Several top universities, including Cornell, the Massachusetts Institute of Technology (MIT) and Georgetown failed to report billions in foreign funds to US authorities, the Department of Education found.
In a 34-page report published by the department Tuesday, universities including Texas A&M, Rutgers and the University of Maryland had their names redacted, but other details in the report made them largely identifiable.
While it is not illegal for schools to accept capital from international sources, the report was commissioned to see if universities were adequately reporting the funding to the US government.
In Cornell’s case, the Ithaca-based school was revealed to have failed to disclose over $1.2 billion over a period of years.

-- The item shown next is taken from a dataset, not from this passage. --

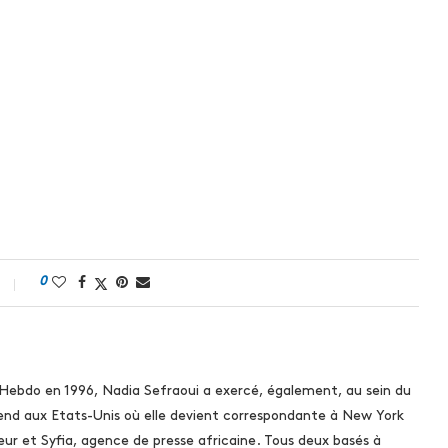
0
 Hebdo en 1996, Nadia Sefraoui a exercé, également, au sein du
rend aux Etats-Unis où elle devient correspondante à New York
ur et Syfia, agence de presse africaine. Tous deux basés à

Over $750 million of that capital was related to its campus in Qatar, while another $1 million was related to contracts with Huawei Technologies Co., the Chinese smartphone giant.

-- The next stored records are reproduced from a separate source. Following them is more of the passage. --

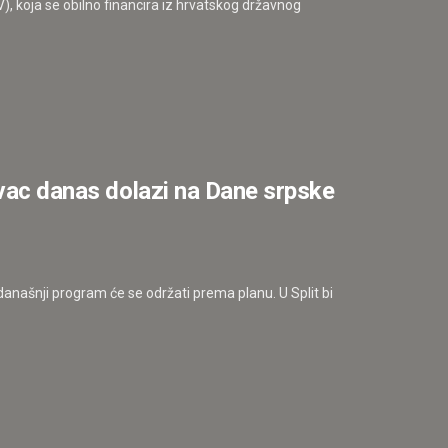
 koja se obilno financira iz hrvatskog državnog
ovac danas dolazi na Dane srpske
anašnji program će se održati prema planu. U Split bi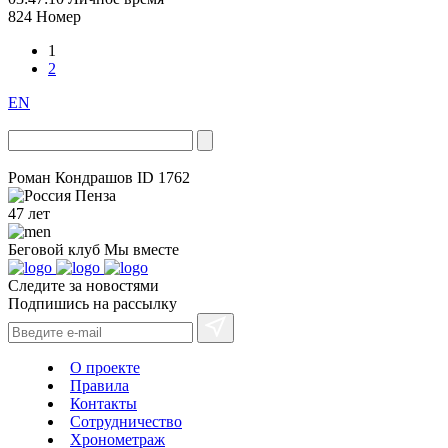
824
Номер
1
2
EN
Роман Кондрашов
ID 1762
Пенза
47 лет
Беговой клуб
Мы вместе
Следите за новостями
Подпишись на рассылку
О проекте
Правила
Контакты
Сотрудничество
Хронометраж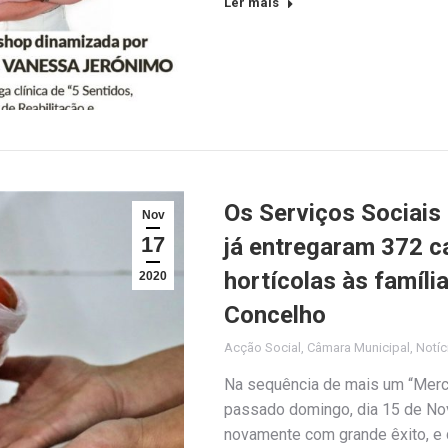
Ler mais
Os Serviços Sociais
Nov
17
já entregaram 372 c
hortícolas às famíli
2020
Concelho
Acção Social
,
Câmara Municipal
,
Notíc
Na sequência de mais um “Merca
passado domingo, dia 15 de No
novamente com grande êxito, e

Huawei has had a rocky relationship with the Trump administration, which has imposed restrictions on the telecom company over national security concerns due to the United States’ plummeting relations with China, where the company is based.

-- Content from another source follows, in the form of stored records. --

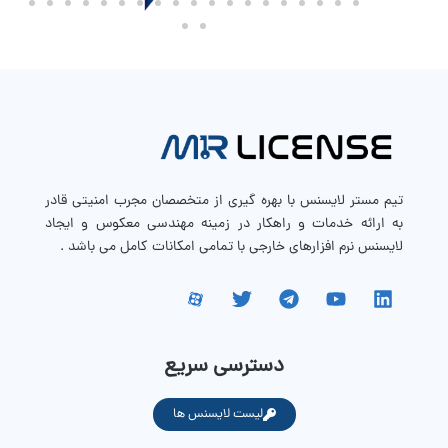
تیم مستر لایسنس با بهره گیری از متخصصان مجرب امنیتی قادر
به ارائه خدمات و راهکار در زمینه مهندسی معکوس و ایجاد
لایسنس نرم افزارهای خارجی با تمامی امکانات کامل می باشد .
دسترسی سریع
لیست لایسنس ها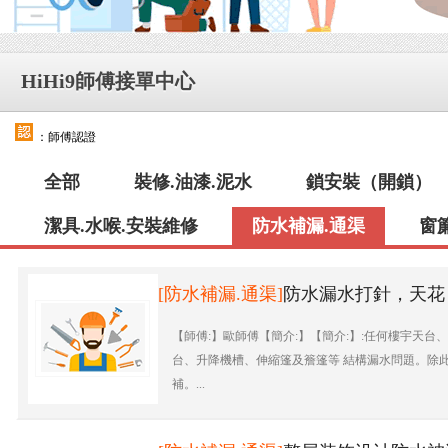
HiHi9師傅接單中心
：師傅認證
全部
裝修.油漆.泥水
鎖安裝（開鎖）
潔具.水喉.安裝維修
防水補漏.通渠
窗
[防水補漏.通渠]
防水漏水打針，天花
【師傅:】歐師傅【簡介:】【簡介:】:任何樓宇天
台、升降機槽、伸縮篷及簷篷等 結構漏水問題。除
補。...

Spying concerns over Huawei, as well as with the Chinese Communist Party, started being raised by US national security and intelligence officials in 2018. It was as the US began sounding the alarm on the company that many US companies ceased doing business with them.
In the report, the department stated that Cornell admitted failing to document the Qatar funding, but did not know why it was omitted.
Reached for comment by the Wall Street Journal, an MIT spokesperson said the school updated their approach to how it reports foreign gifts and contracts and has used that approach since January 2019.
The Trump administration has been cracking down on higher education with regard to Chinese influence in recent months.
In August, the State Department announced that it would require the Chinese government-backed Confucius Institutes to register their US headquarters as a foreign mission.
The Confucius Institutes operate 550 Chinese culture and language programs in colleges and universities, including 75 in the US. Last year, a Senate Intelligence subcommittee decried the institutes given that their funding comes “with strings that can compromise academic freedom.”
In a statement at the time, Secretary of State Mike Pompeo said the goal of this was to “ensure that American educators and school administrators can make informed choices about whether these CCP-backed programs should be allowed to continue.”